**Source data:**

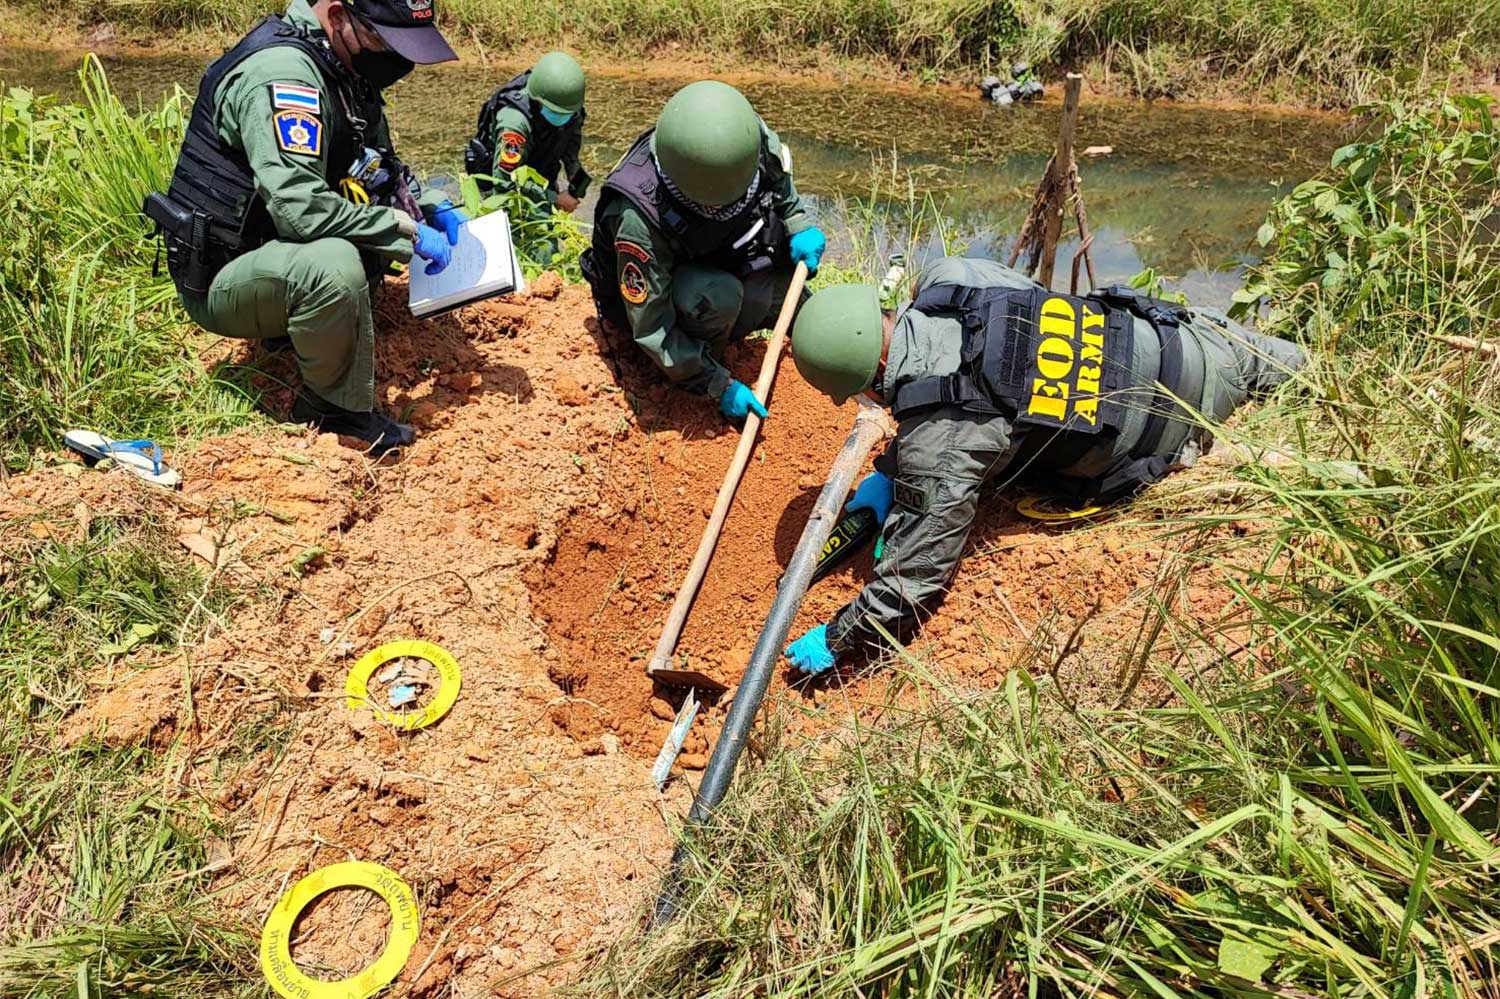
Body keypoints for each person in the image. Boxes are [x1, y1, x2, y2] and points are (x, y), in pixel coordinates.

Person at [782, 257, 1306, 674]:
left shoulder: (939, 446)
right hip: (1194, 340)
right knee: (1325, 373)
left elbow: (913, 581)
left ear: (871, 377)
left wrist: (839, 636)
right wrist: (895, 469)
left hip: (1177, 428)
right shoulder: (952, 275)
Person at [145, 0, 464, 455]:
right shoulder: (283, 75)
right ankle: (332, 412)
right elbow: (300, 210)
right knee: (333, 266)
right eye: (385, 42)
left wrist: (427, 204)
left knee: (355, 244)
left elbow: (374, 164)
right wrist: (402, 228)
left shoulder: (342, 63)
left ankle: (302, 329)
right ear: (337, 16)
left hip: (273, 252)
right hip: (225, 274)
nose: (398, 59)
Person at [581, 80, 826, 423]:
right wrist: (718, 385)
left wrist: (797, 222)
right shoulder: (638, 219)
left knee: (790, 294)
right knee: (718, 296)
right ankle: (699, 367)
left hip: (713, 254)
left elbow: (777, 176)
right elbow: (652, 327)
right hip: (670, 298)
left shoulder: (743, 136)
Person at [464, 51, 590, 215]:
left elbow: (570, 147)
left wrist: (574, 174)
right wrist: (555, 199)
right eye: (555, 112)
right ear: (537, 101)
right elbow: (505, 182)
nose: (562, 118)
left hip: (541, 175)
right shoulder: (515, 123)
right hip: (506, 190)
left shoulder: (571, 110)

**Assignment:** Every line of the records containing the word "shoulder" must appear in the answer.

**Output of the exercise:**
left shoulder: (939, 446)
right shoulder: (952, 275)
right shoulder: (283, 75)
left shoulder: (342, 63)
right shoulder: (638, 219)
left shoulder: (743, 136)
right shoulder: (515, 123)
left shoulder: (571, 110)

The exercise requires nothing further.